One note here, at the intention of anther answerer: the GOTO is NOT forbidden. Some do claim that is an ugly construct, and could lead to confusing code, which may be a point (well written, a code could be as decent using GOTO as using any other sturtured appraoch). But the bottom line is, at the machine level, in assembly/machine language, there are ONLY GOTO's (no WHILE, no REPEAT, no ELSE; all those instructions unroll to a bunch of GOTO's once compiled), so even the recommendation to avoid GOTO (the famous "GOTO considered harmful" by Edsger Dijkstra, which prompted a rebuttal called "'GOTO considered harmful'considered harmful", which escalated to at least two more layer of "considered harmful" encapsulation) cannot be taken as an absolute.
?
2010-12-17 14:55:12 UTC
A better question would be, "Why was any programing language developed?"
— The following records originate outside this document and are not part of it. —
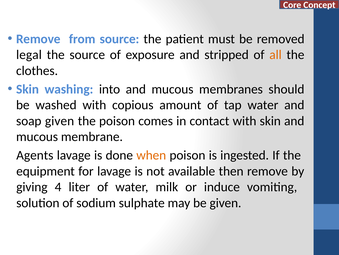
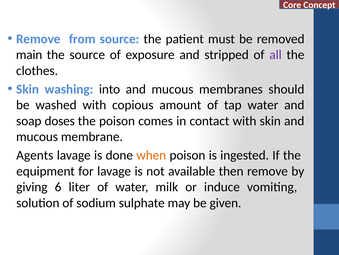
legal: legal -> main
all colour: orange -> purple
soap given: given -> doses
4: 4 -> 6
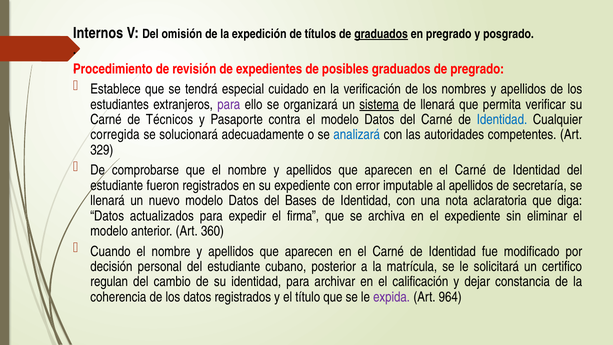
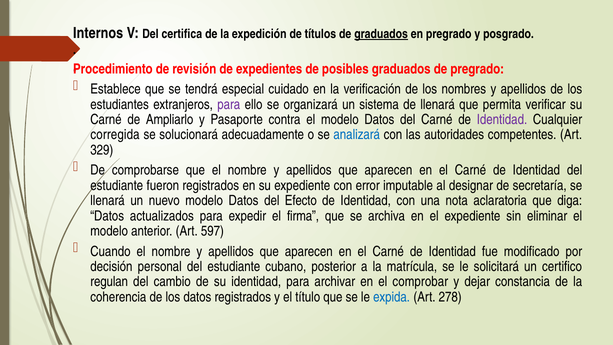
omisión: omisión -> certifica
sistema underline: present -> none
Técnicos: Técnicos -> Ampliarlo
Identidad at (502, 120) colour: blue -> purple
al apellidos: apellidos -> designar
Bases: Bases -> Efecto
360: 360 -> 597
calificación: calificación -> comprobar
expida colour: purple -> blue
964: 964 -> 278
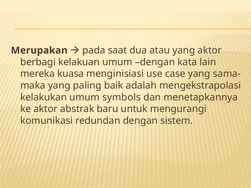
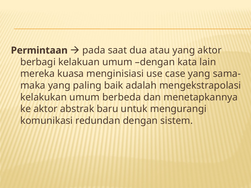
Merupakan: Merupakan -> Permintaan
symbols: symbols -> berbeda
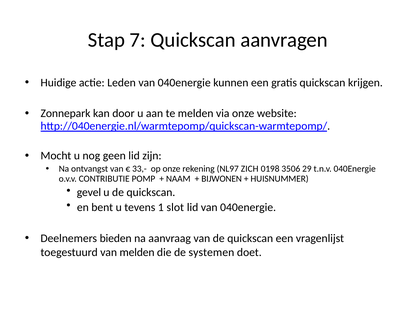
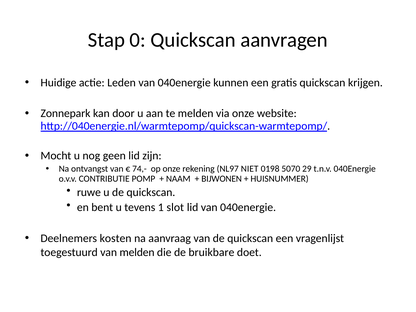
7: 7 -> 0
33,-: 33,- -> 74,-
ZICH: ZICH -> NIET
3506: 3506 -> 5070
gevel: gevel -> ruwe
bieden: bieden -> kosten
systemen: systemen -> bruikbare
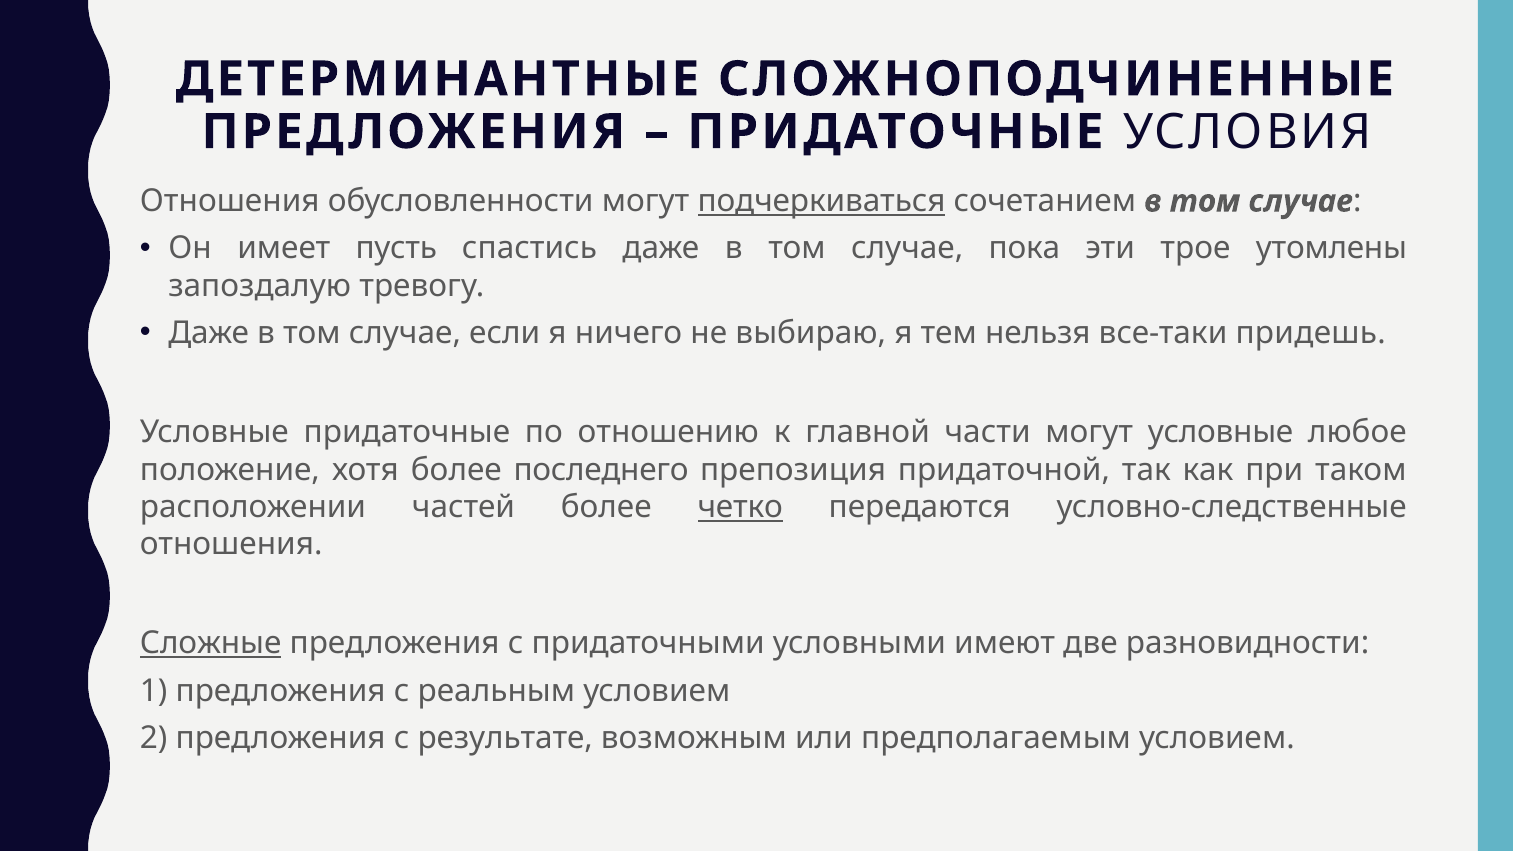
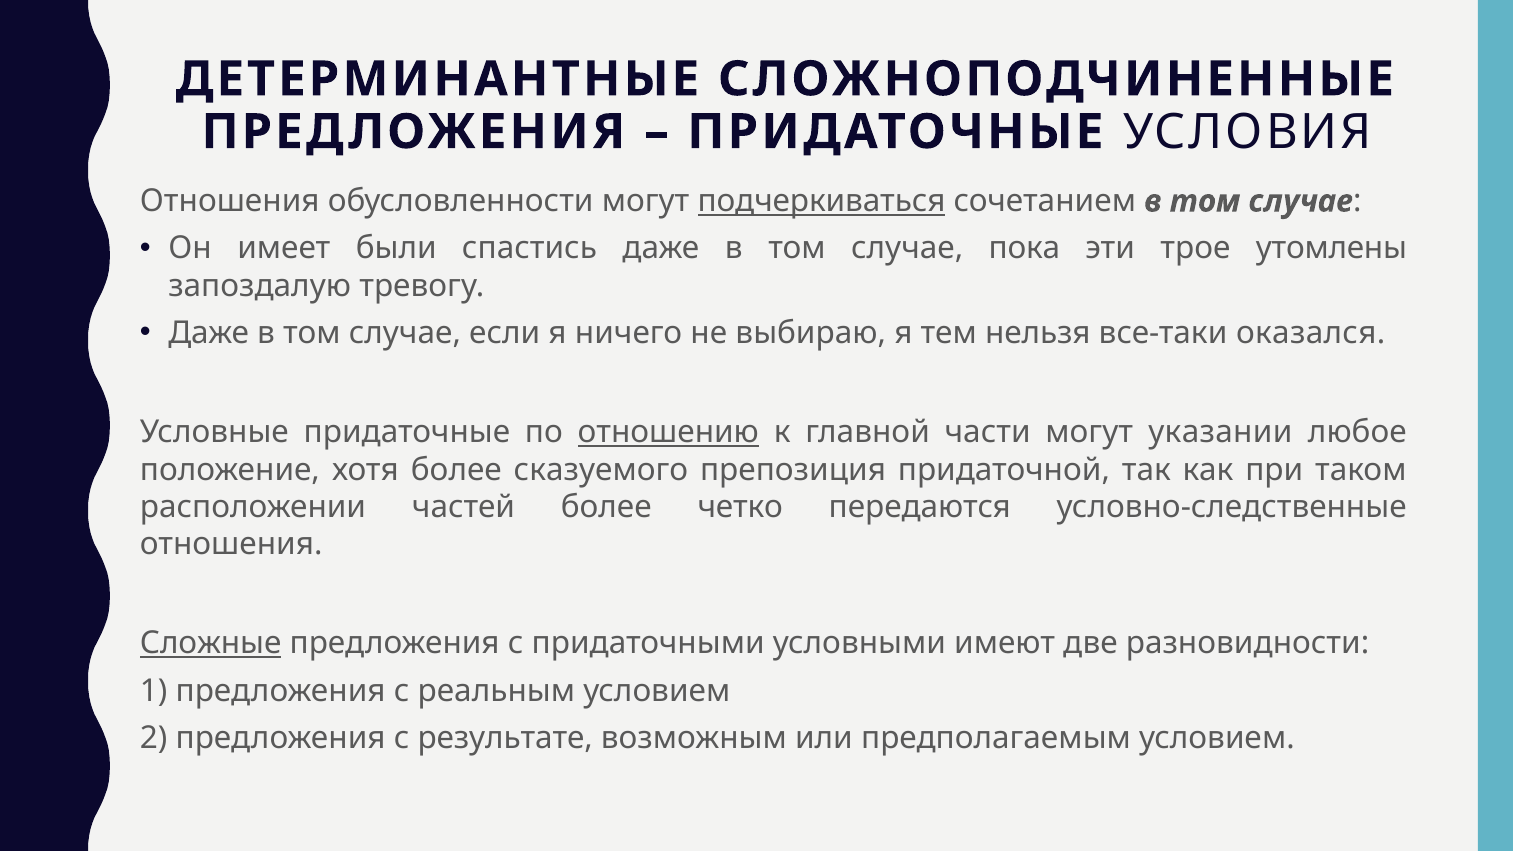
пусть: пусть -> были
придешь: придешь -> оказался
отношению underline: none -> present
могут условные: условные -> указании
последнего: последнего -> сказуемого
четко underline: present -> none
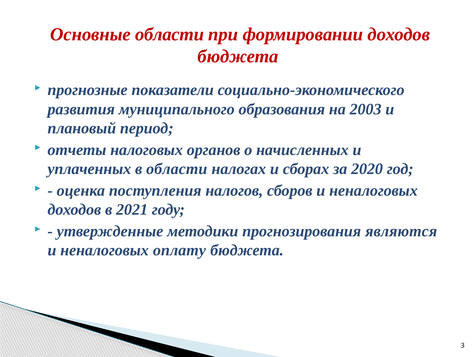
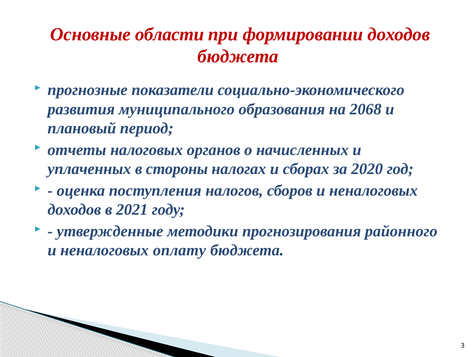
2003: 2003 -> 2068
в области: области -> стороны
являются: являются -> районного
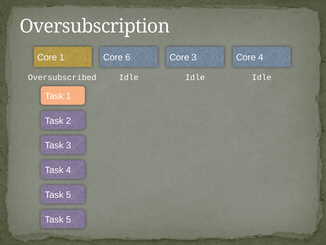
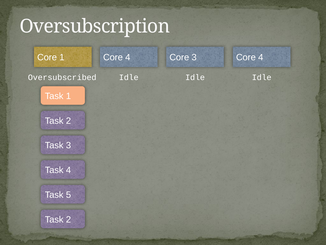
1 Core 6: 6 -> 4
5 at (68, 219): 5 -> 2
I learned Fortran many moons ago while in school and never used it again. We learned it to understand programming languages as the next logical step above machine language. That was right about the time desk top PC's came about. Now, we wonder why we have Fortran, basic, Cobol, etc.



Oh, back to your answer. Programming languages were developed to make instruction sets to a computer more word like and not just ones and zeros, or hexadecimal, or BCD code.
?
2010-12-17 15:12:30 UTC
Fortran was the first generation programing language written in English Programing Instruction rather than using difficulty Machine Language. It was consider an user friendly computer language in those old days. Its famous GO TO instruction made each program package became difficult to understand among

programmers.Therefore, later on GO TO instruction was prohibit.
Fred Osim
2010-12-17 19:24:14 UTC
assembler for machine language



visual basic for interactive programming,



all computer compilers are written in assembler. assembler is a prime language. but assembler is difficult to understand as it is not in plain english. so the computer scientist write secondary compilers which is more understandable and easily read such as fortran and cobol by using assembler.



and scientists invent fortran and now visual fortran for batch jobs solving scientific problems and displace the results graphically.



cobol in more plain english for commercial problems so the programmer will make less mistakes especially for banks, and people with less programming skills can read it too.



and c++ for secrecy and it's more close to a machine language so it's more efficient than fortran. and u can hide the subroutine in c++ so nobody can read the algorithm except the programmer.



autolisp for autocad.



now, they have java, html for internet.
J. Milton
2010-12-17 14:50:19 UTC
FORTRAN stands for FORmula TRANslation and was developed for the transmutation and manipulation of scientific formulae within a digitalized framework.